START DATASET ENTRIES
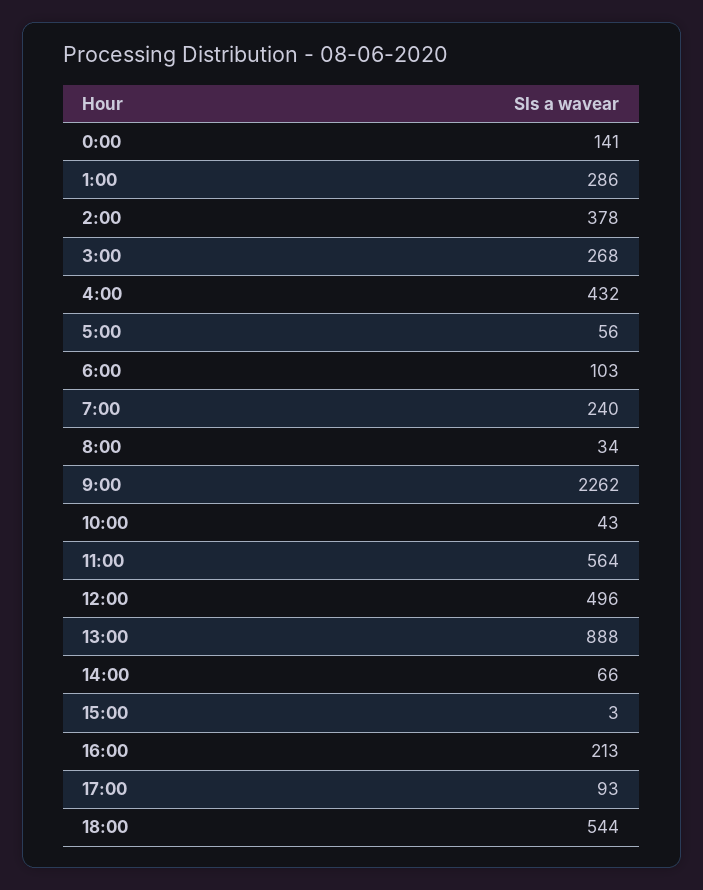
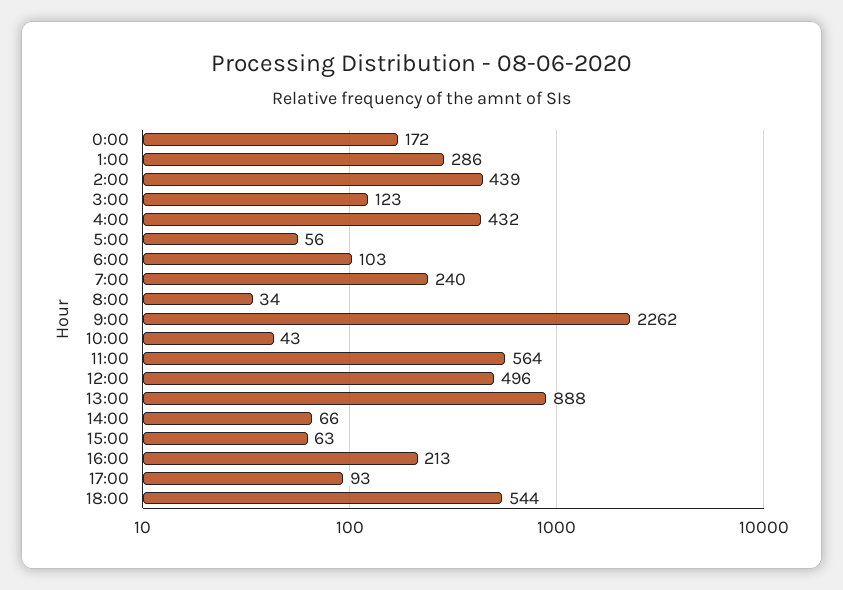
  {
-   "0:00": 141,
+   "0:00": 172,
    "1:00": 286,
-   "2:00": 378,
+   "2:00": 439,
-   "3:00": 268,
+   "3:00": 123,
    "4:00": 432,
    "5:00": 56,
    "6:00": 103,
    "7:00": 240,
    "8:00": 34,
    "9:00": 2262,
    "10:00": 43,
    "11:00": 564,
    "12:00": 496,
    "13:00": 888,
    "14:00": 66,
-   "15:00": 3,
+   "15:00": 63,
    "16:00": 213,
    "17:00": 93,
    "18:00": 544
  }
END DATASET ENTRIES
→ **WHAT TO WORK ON**: Reproduce the whole of the data, word for word, and omit its pictures.

→ **EXERCISE RESULT**:
  {
-   "0:00": 141,
+   "0:00": 172,
    "1:00": 286,
-   "2:00": 378,
+   "2:00": 439,
-   "3:00": 268,
+   "3:00": 123,
    "4:00": 432,
    "5:00": 56,
    "6:00": 103,
    "7:00": 240,
    "8:00": 34,
    "9:00": 2262,
    "10:00": 43,
    "11:00": 564,
    "12:00": 496,
    "13:00": 888,
    "14:00": 66,
-   "15:00": 3,
+   "15:00": 63,
    "16:00": 213,
    "17:00": 93,
    "18:00": 544
  }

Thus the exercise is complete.